So, let's talk about poetry.Library Ogre wrote: ↑Wed Oct 09, 2024 11:24 am So, my view of the three main branches of learned magic are this:
Spell magic is singing. You sing a prepared song. Composers write new spells; improvisational singing is very hard, especially since everything must be perfect.
Circle magic is stage direction. You are building a story and a stage on which to tell it. Colors and symbols are important, but you might be able to fudge a bit and still get something workable (if you don't have emerald, green glass might work... but it will have side effects for not being exactly right).
Ward Magic is poetry; you combine words, and sometimes shapes and symbolism, to evoke a certain feeling in the universe. In a way, it is similar to creating a spell, or speaking like a Tamarian, with allegories and symbols, understood by the audience (the universe and the diabolist) to have certain meanings... but the combination of symbols can create new meanings. Because you don't activate the poem until you have perfected it, you can build it the way you need to.

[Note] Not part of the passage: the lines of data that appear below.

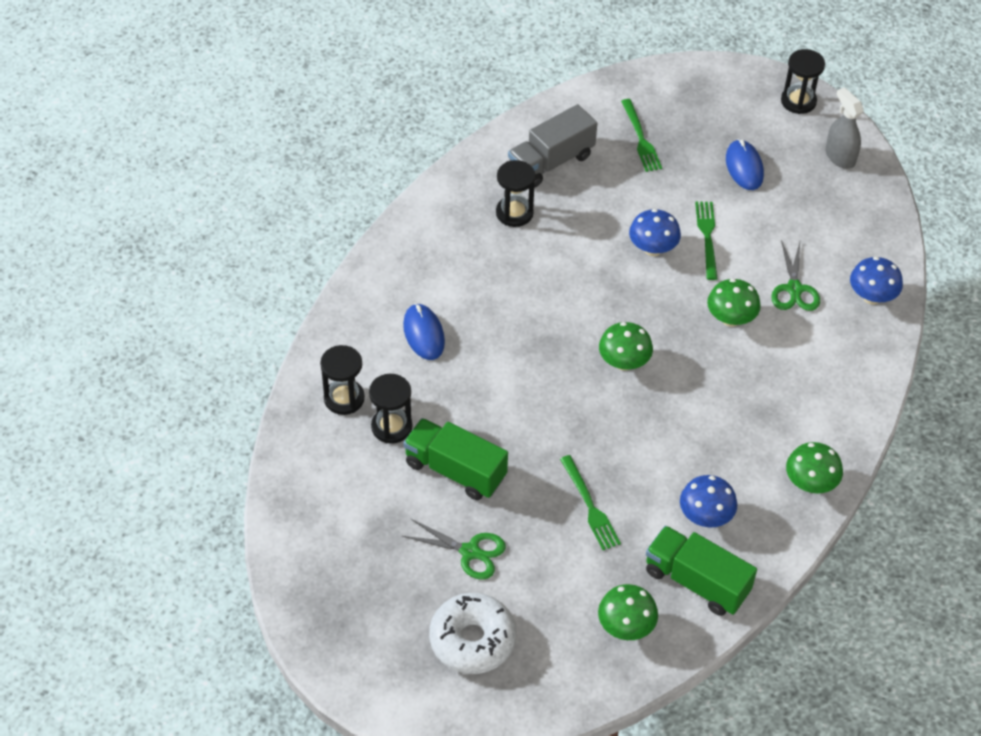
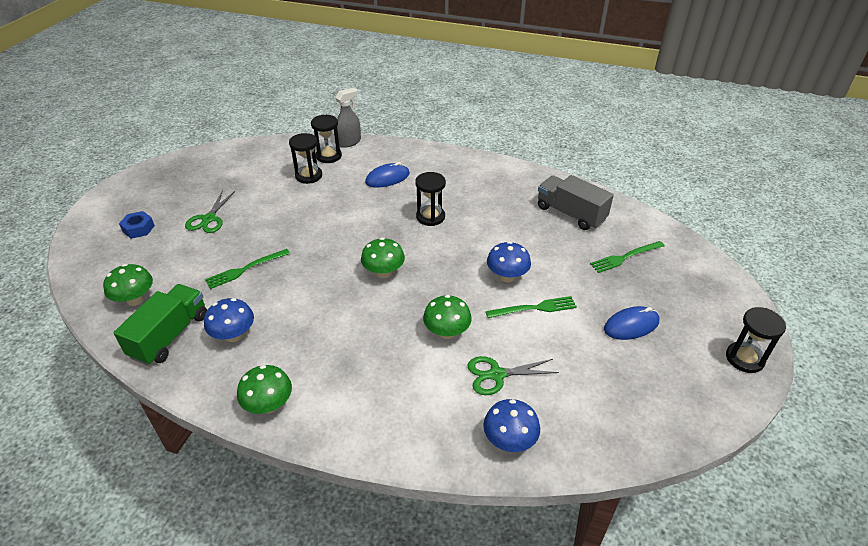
camera: 80 degrees right, 10 degrees down
green truck [403,418,508,500] -> none
white donut [429,593,516,674] -> blue nut [119,211,155,239]
black hourglass [496,160,535,227] -> black hourglass moved to [415,172,446,226]
grey spray bottle [825,87,864,169] -> grey spray bottle moved to [335,87,361,148]

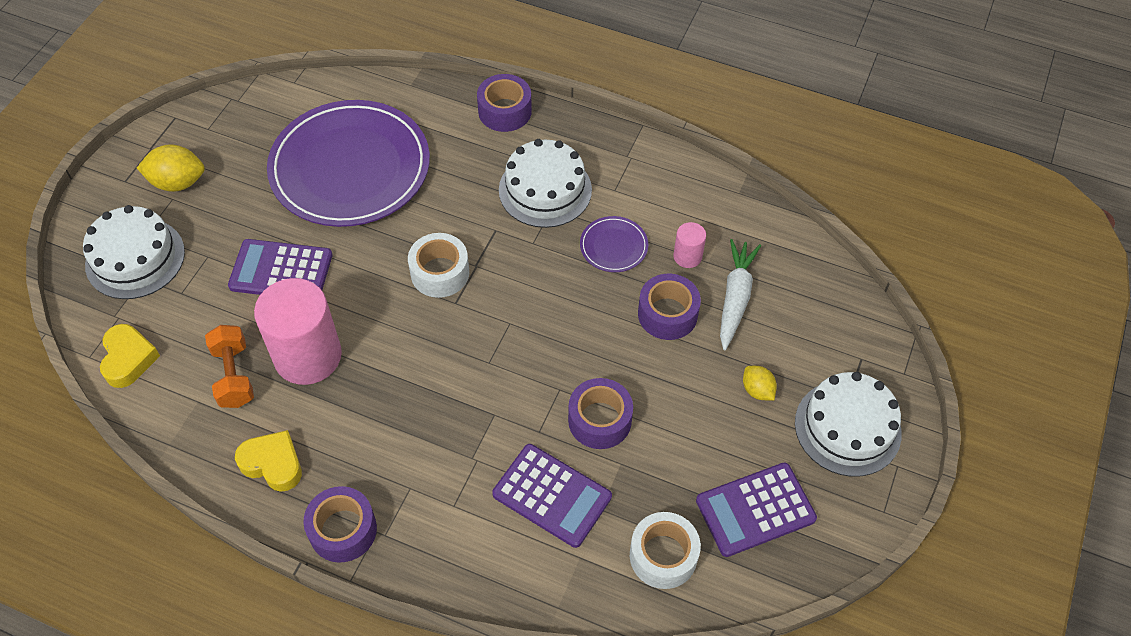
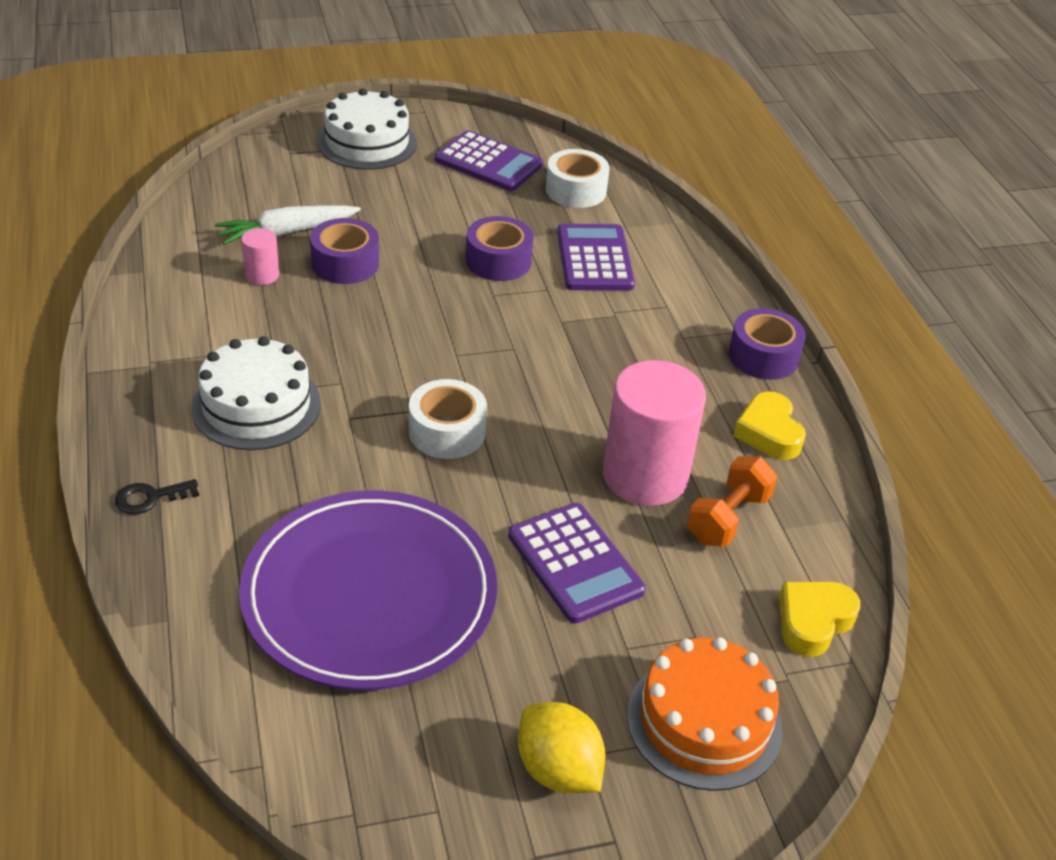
camera: 130 degrees left, 15 degrees down
white cake [83,205,185,299] -> orange cake [627,637,783,791]
purple tape [477,74,532,132] -> black key [115,479,199,514]
purple plate [580,216,648,272] -> none
yellow lemon [743,366,777,401] -> none

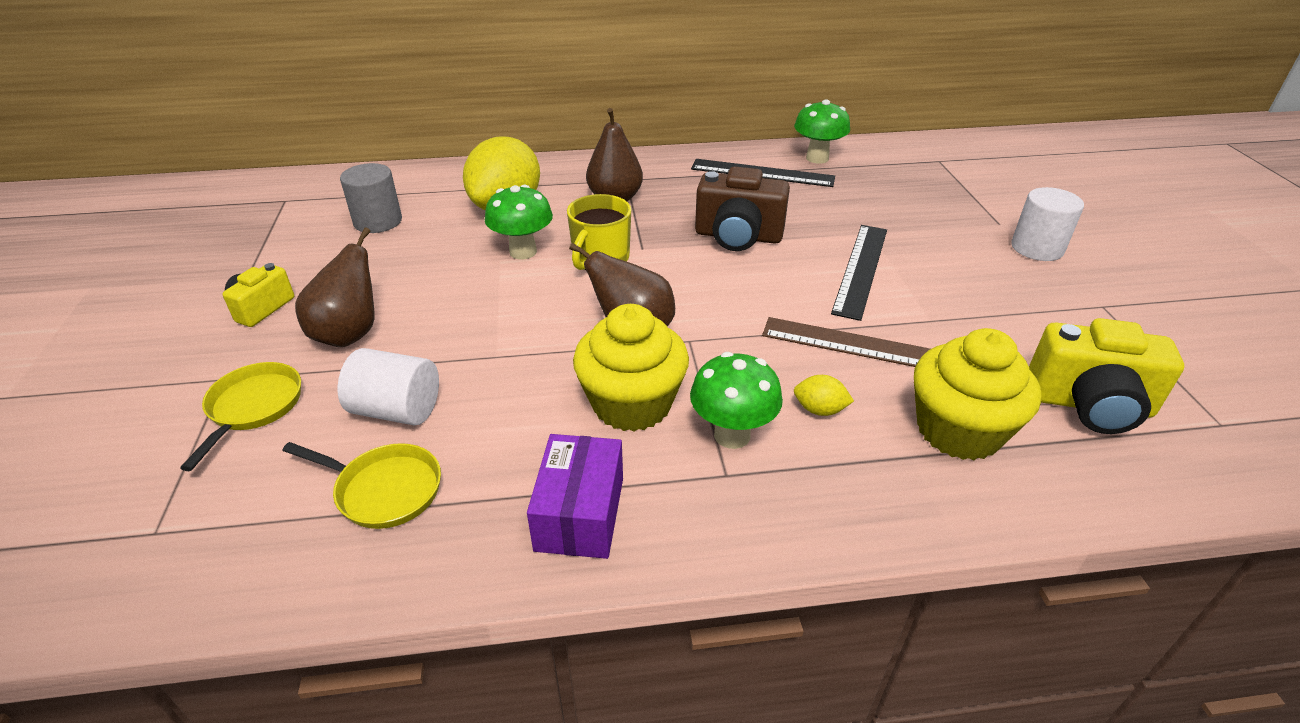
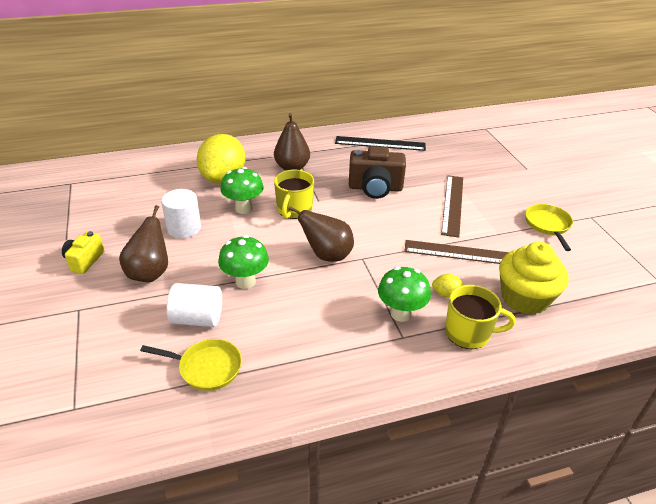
camera: 10 degrees left, 0 degrees up
yellow pan [180,362,301,471] -> yellow pan moved to [525,204,573,251]
grey cylinder [340,163,402,233] -> none
purple box [527,434,623,559] -> none
yellow cupcake [573,304,689,432] -> none
green mushroom [794,99,850,164] -> green mushroom moved to [218,235,269,289]
black ruler [831,225,887,321] -> brown ruler [441,175,463,238]
white cylinder [1011,187,1084,261] -> white cylinder moved to [161,189,201,239]
yellow camera [1029,318,1184,434] -> none
none -> yellow mug [445,285,516,349]

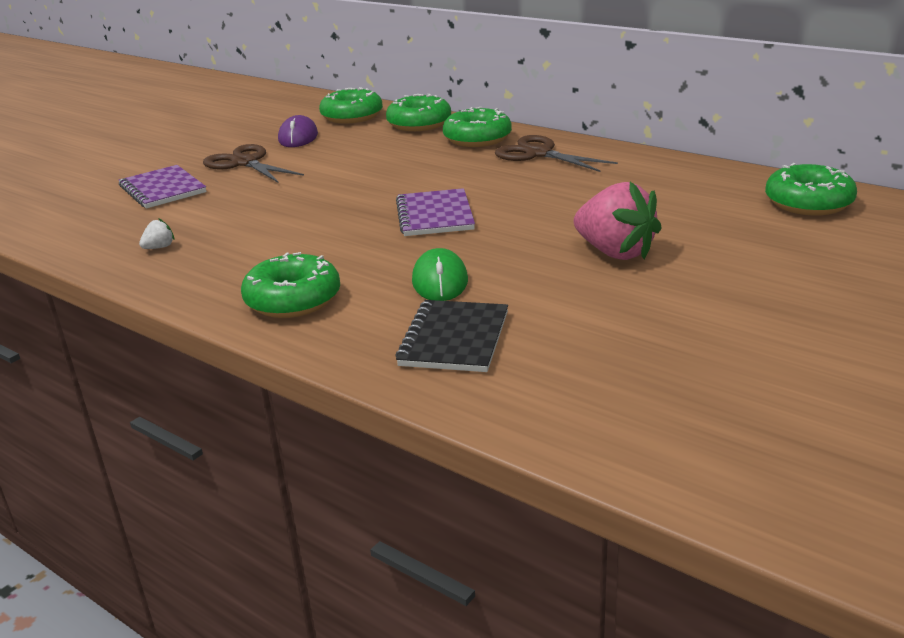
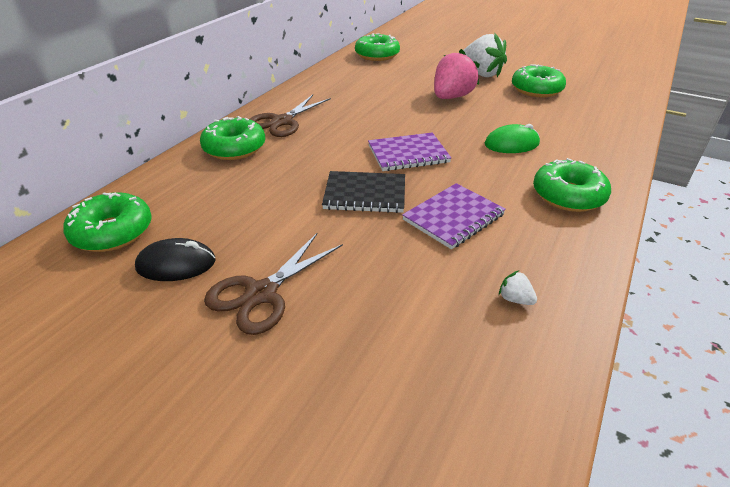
camera: 100 degrees left, 10 degrees up
purple notebook [119,165,206,209] -> purple notebook moved to [402,183,506,249]
purple mouse [278,115,318,147] -> black mouse [135,238,216,281]
green donut [386,94,451,131] -> green donut moved to [512,64,566,97]
black notebook [395,300,508,372] -> black notebook moved to [322,171,405,213]
none -> white strawberry [463,33,507,78]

When a magic-user sings, directs, or composes their magic, they have two audiences... themselves and the universe. They have to speak in the language the universe understands (power words and symbols), but they can shape it with their own understanding.
Most diabolists have a high school understanding of poetry. Sure, they've written a few haikus, maybe some sonnets, and done free verse and the like. But the Time of a Thousand Magics had villanelles. Odes. Limericks. Sestinas. Demanding and complex forms that are beyond beginning poets, and that you have to specifically learn about in order to use them. You can't do half a sestina and have it be a sestina. Some of these may involve forgotten ward or mystic symbols, but some of them are just reinforcing forms that help to create something that can be appreciated by a knowledgeable audience (like the universe, or the informed diabolist).
Now, circle magic is, in some ways, more forgiving, just like a play can survive some substitutions (non-perfect props, ad-libbed lines), provided they still communicate to the audience what needs to be communicated. You can't go far... you can't use a fish instead of a sword, because the universe knows the difference... but similarity counts for a lot. And, well, you may be a mage, but you won't ever be a circle mage unless you can manage... PRESENTATION!
And, we get back to spell magic. Wizards sing, but, remember, they sing in a language with only four words... Acba Keron Pein Yin. The first is pronounced AK-ba. Or is it ak-BA? Does it change if you have a raising note on the second syllable? If you make the first syllable very hard, practically spitting it? What if you hold it to AKbaaaaaa? Or akbaaaaaA? Is it kerON or KERon? Or kare-ON? Tone, emphasis, length... all can change the meaning of these four words into scores of ideas. If you doubt that, just remember the difference between your mom saying "William, come here", or snapping "WILLIAM HENRY HARRISON, COME HERE RIGHT NOW!"